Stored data
-- Opening Marker --

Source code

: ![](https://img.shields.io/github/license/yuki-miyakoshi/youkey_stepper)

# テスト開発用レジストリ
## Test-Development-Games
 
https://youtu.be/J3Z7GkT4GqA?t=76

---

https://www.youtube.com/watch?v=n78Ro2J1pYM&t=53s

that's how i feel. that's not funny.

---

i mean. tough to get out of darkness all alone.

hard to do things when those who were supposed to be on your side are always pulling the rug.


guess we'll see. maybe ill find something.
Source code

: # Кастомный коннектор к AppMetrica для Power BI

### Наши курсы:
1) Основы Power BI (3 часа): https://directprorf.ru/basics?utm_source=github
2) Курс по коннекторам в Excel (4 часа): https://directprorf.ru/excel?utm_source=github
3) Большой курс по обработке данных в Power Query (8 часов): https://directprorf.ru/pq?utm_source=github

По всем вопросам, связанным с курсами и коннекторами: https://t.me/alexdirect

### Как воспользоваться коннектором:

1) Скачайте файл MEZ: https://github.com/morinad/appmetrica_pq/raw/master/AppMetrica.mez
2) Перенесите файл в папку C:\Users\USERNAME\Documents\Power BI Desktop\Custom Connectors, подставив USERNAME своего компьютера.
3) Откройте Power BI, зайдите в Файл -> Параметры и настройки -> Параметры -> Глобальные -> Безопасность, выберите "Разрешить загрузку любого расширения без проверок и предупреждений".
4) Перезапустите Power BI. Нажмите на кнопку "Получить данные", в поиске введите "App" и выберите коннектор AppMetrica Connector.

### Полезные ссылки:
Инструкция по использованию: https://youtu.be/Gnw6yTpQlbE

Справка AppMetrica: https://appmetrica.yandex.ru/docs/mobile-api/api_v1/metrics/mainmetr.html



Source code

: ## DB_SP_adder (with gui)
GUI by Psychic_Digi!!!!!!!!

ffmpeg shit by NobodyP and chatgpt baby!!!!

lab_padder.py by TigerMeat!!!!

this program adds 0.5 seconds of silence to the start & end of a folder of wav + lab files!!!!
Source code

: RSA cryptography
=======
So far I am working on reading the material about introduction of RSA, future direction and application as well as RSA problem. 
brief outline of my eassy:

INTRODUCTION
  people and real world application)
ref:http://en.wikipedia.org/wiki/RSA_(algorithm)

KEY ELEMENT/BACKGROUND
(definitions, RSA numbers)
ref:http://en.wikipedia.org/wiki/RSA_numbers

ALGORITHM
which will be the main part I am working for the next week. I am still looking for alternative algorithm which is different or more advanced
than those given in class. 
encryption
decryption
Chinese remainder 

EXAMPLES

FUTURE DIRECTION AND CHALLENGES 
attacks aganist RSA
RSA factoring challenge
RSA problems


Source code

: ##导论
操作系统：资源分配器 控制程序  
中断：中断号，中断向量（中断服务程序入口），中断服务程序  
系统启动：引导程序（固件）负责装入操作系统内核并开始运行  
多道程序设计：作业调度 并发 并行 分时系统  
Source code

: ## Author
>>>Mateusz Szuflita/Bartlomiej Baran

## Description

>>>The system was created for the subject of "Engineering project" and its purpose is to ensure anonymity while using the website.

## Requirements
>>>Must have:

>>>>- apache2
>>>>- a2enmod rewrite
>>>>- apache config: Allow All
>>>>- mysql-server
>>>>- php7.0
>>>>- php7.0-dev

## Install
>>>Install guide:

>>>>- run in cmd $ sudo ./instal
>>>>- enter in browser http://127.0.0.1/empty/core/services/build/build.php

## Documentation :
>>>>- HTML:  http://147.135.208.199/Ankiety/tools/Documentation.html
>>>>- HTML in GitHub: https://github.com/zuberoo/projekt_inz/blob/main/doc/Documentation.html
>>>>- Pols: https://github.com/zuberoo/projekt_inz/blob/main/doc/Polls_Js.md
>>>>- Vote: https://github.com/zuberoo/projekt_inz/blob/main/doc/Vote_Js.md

-- Closing Marker --

● REQUEST
Over all the entries, say how many lines hold the string "wiki". The reply is the number alone.

● RESPONSE TO THE EXERCISE
2